La fusion des agences de sûreté nucléaire crée le mal-être chez les salariés
Un rapport révélé le 1 er juillet par Mediapart pointe les risques psychosociaux « structurels » qui menacent l'Autorité de sûreté nucléaire et de radioprotection ( ASNR ). Née de la fusion à marche forcée de l'Autorité de sûreté du nucléaire ( ASN ) avec l'Institut de radioprotection et de sûreté nucléaire ( IRSN ), l' ASNR fait l'objet d'une réorganisation qui questionne ses quatre organisations syndicales ( CGT.
En 2023, le gouvernement français a annoncé la fusion de deux agences publiques chargées de la sûreté nucléaire : l’Autorité de sûreté nucléaire (ASN) et l’Institut de radioprotection et de sûreté nucléaire (IRSN). L’ASN est l’autorité administrative indépendante qui contrôle la sécurité des installations nucléaires en France. Elle émet des avis et des décisions pour protéger la population et l’environnement des risques liés à l’atome. L’IRSN, quant à lui, est un organisme public de recherche et d’expertise qui évalue les risques radiologiques et propose des mesures de prévention. Cette fusion vise à simplifier l’organisation du contrôle nucléaire en France, mais elle suscite des inquiétudes chez les salariés des deux structures.
Les employés de l’ASN et de l’IRSN expriment un profond malaise face à cette réforme. Selon les syndicats, cette fusion pourrait entraîner une perte d’indépendance pour l’IRSN, dont les missions de recherche et d’expertise pourraient être diluées dans une structure plus large. Les salariés craignent également une dégradation de leurs conditions de travail, avec des risques de suppressions de postes ou de redéploiements forcés. En 2023, un rapport interne de l’IRSN a révélé que 60 % des agents interrogés se disaient inquiets quant à leur avenir professionnel. Les syndicats dénoncent un manque de transparence dans la gestion de ce projet.
Les syndicats, notamment la Confédération française démocratique du travail (CFDT) et la Confédération générale du travail (CGT), jouent un rôle central dans la mobilisation des salariés contre cette réforme. Ils organisent des réunions d’information, des grèves et des manifestations pour alerter sur les conséquences sociales de la fusion. En juin 2023, une manifestation a rassemblé plus de 2 000 personnes à Paris pour protester contre le projet.
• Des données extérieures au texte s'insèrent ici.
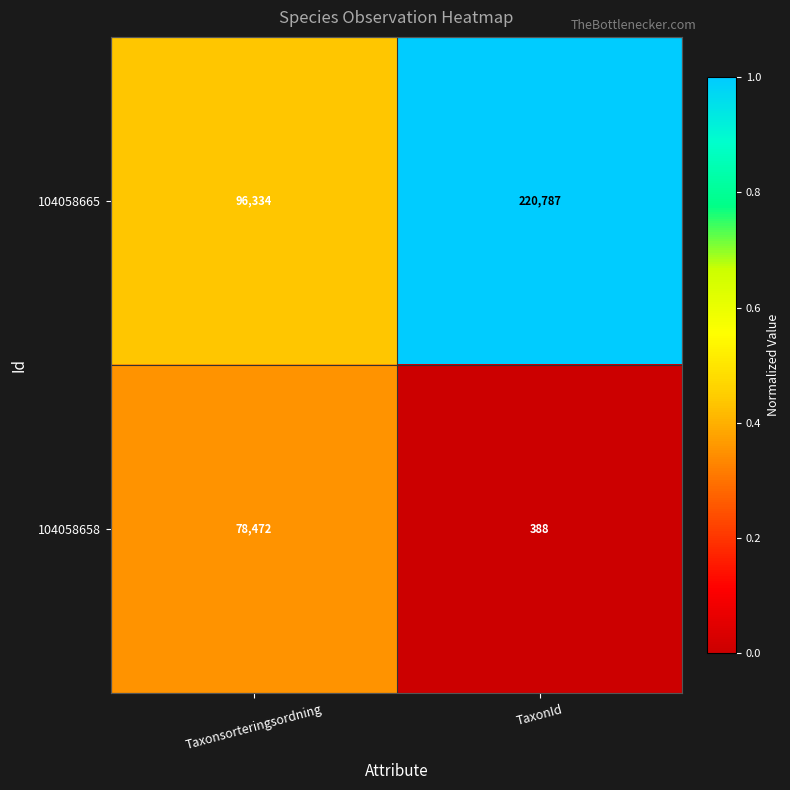

Which series changed the most between Taxonsorteringsordning and TaxonId?

104058665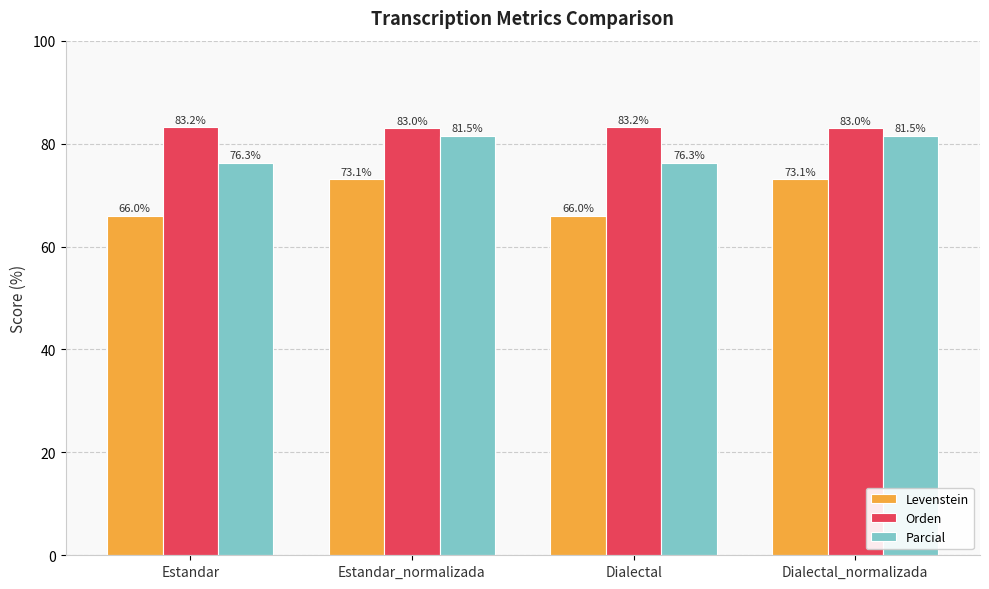

What is the sum of all Orden values?

332.3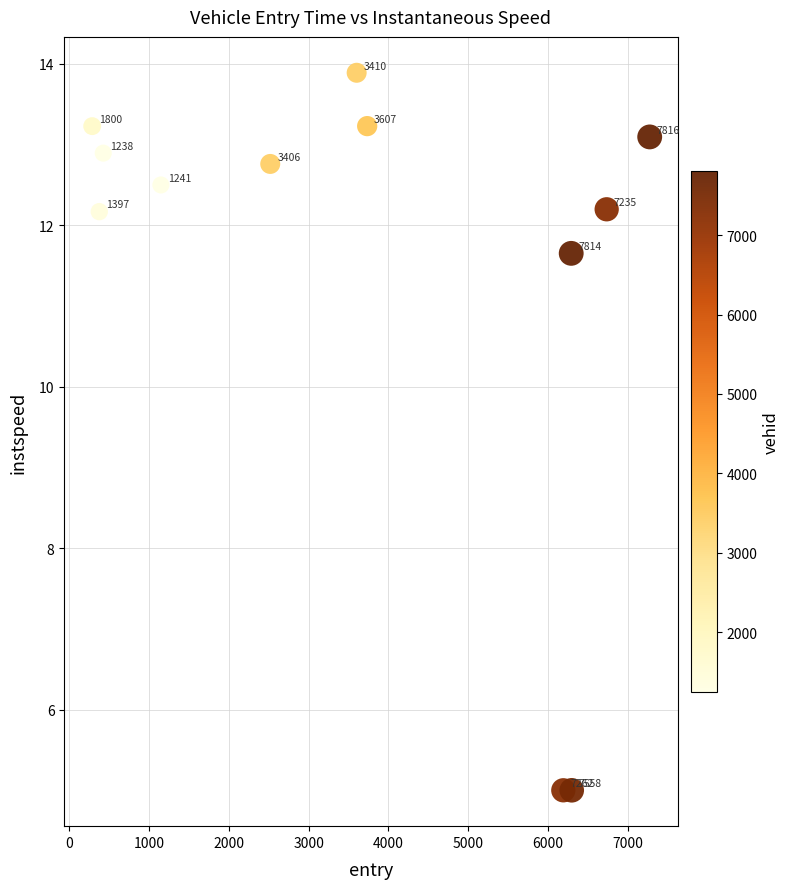

What is the average X value?

3739.8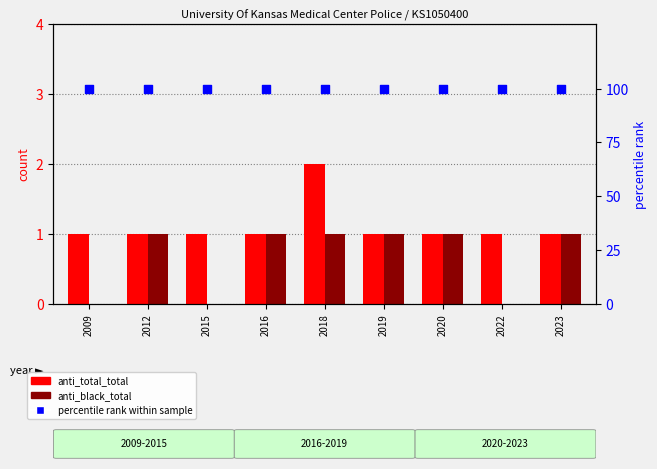

Which series reaches the maximum Y coordinate?

percentile rank within the sample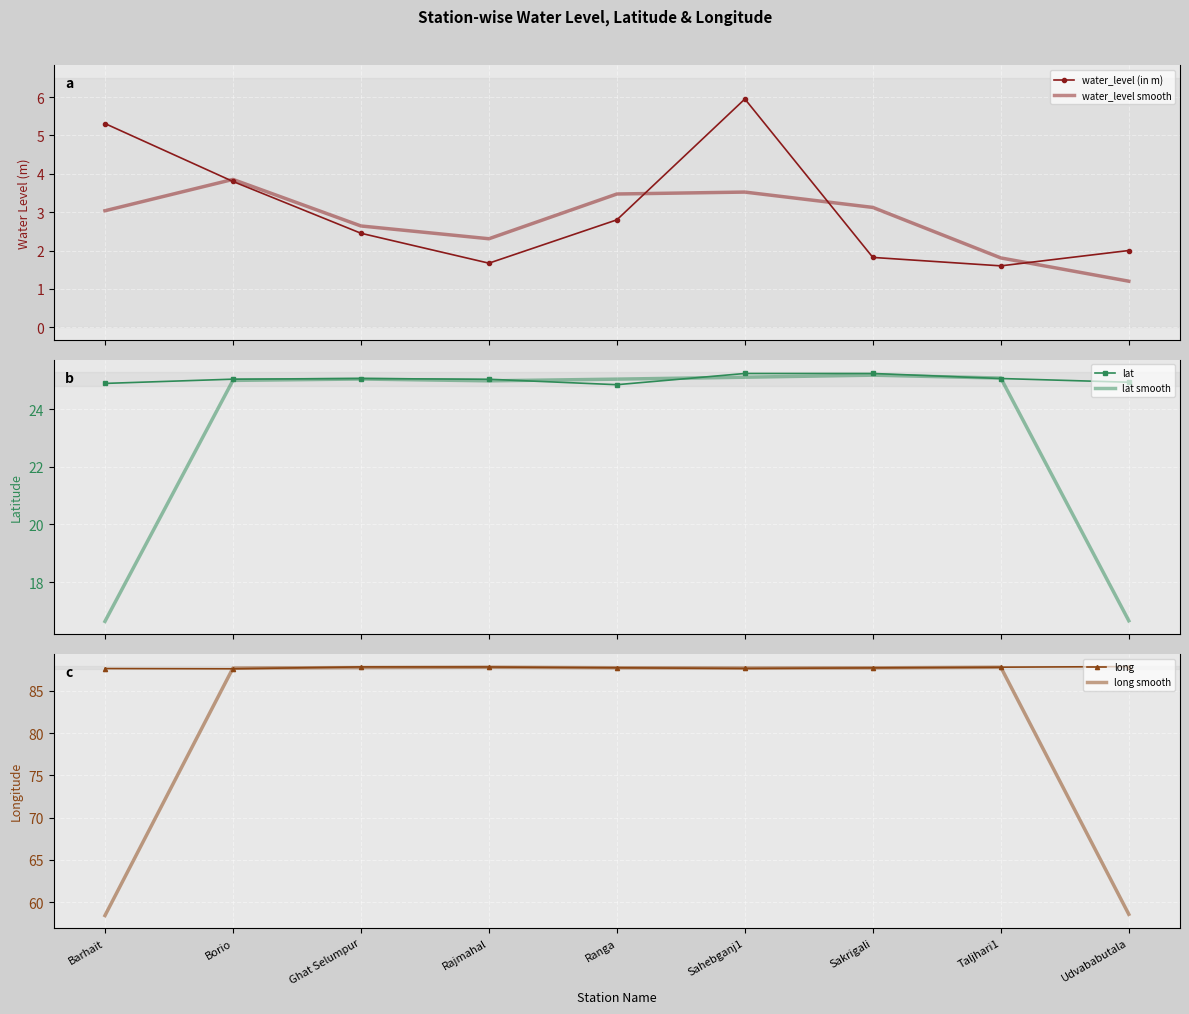

Is this an area chart (filled region under the line)?

No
Les syndicats demandent notamment une garantie de l’emploi pour tous les agents et le maintien des missions spécifiques de l’IRSN, comme l’évaluation des risques radiologiques.
L’un des principaux sujets de préoccupation concerne la sûreté nucléaire. Les salariés de l’IRSN soulignent que leur expertise en matière de radioprotection est essentielle pour garantir la sécurité des installations nucléaires en France. Avec la fusion, ils craignent que cette expertise ne soit diluée ou moins prise en compte dans les décisions. En 2022, l’IRSN a publié un rapport mettant en avant 12 incidents significatifs dans les centrales nucléaires françaises, soulignant l’importance de son rôle dans la prévention des risques. Les syndicats rappellent que l’indépendance de l’expertise est cruciale pour éviter les conflits d’intérêts.
Le gouvernement français défend cette réforme en mettant en avant des arguments d’efficacité et de simplification administrative. Selon les autorités, la fusion permettrait de renforcer la cohérence des actions de contrôle et de réduire les chevauchements entre les deux agences. En 2023, le ministre de la Transition écologique a déclaré que cette réforme s’inscrivait dans une logique de modernisation du secteur nucléaire. Cependant, les syndicats et certains experts critiquent l’absence de concertation préalable avec les salariés et les parties prenantes. Le gouvernement n’a pas encore précisé les modalités concrètes de la fusion ni les garanties offertes aux agents.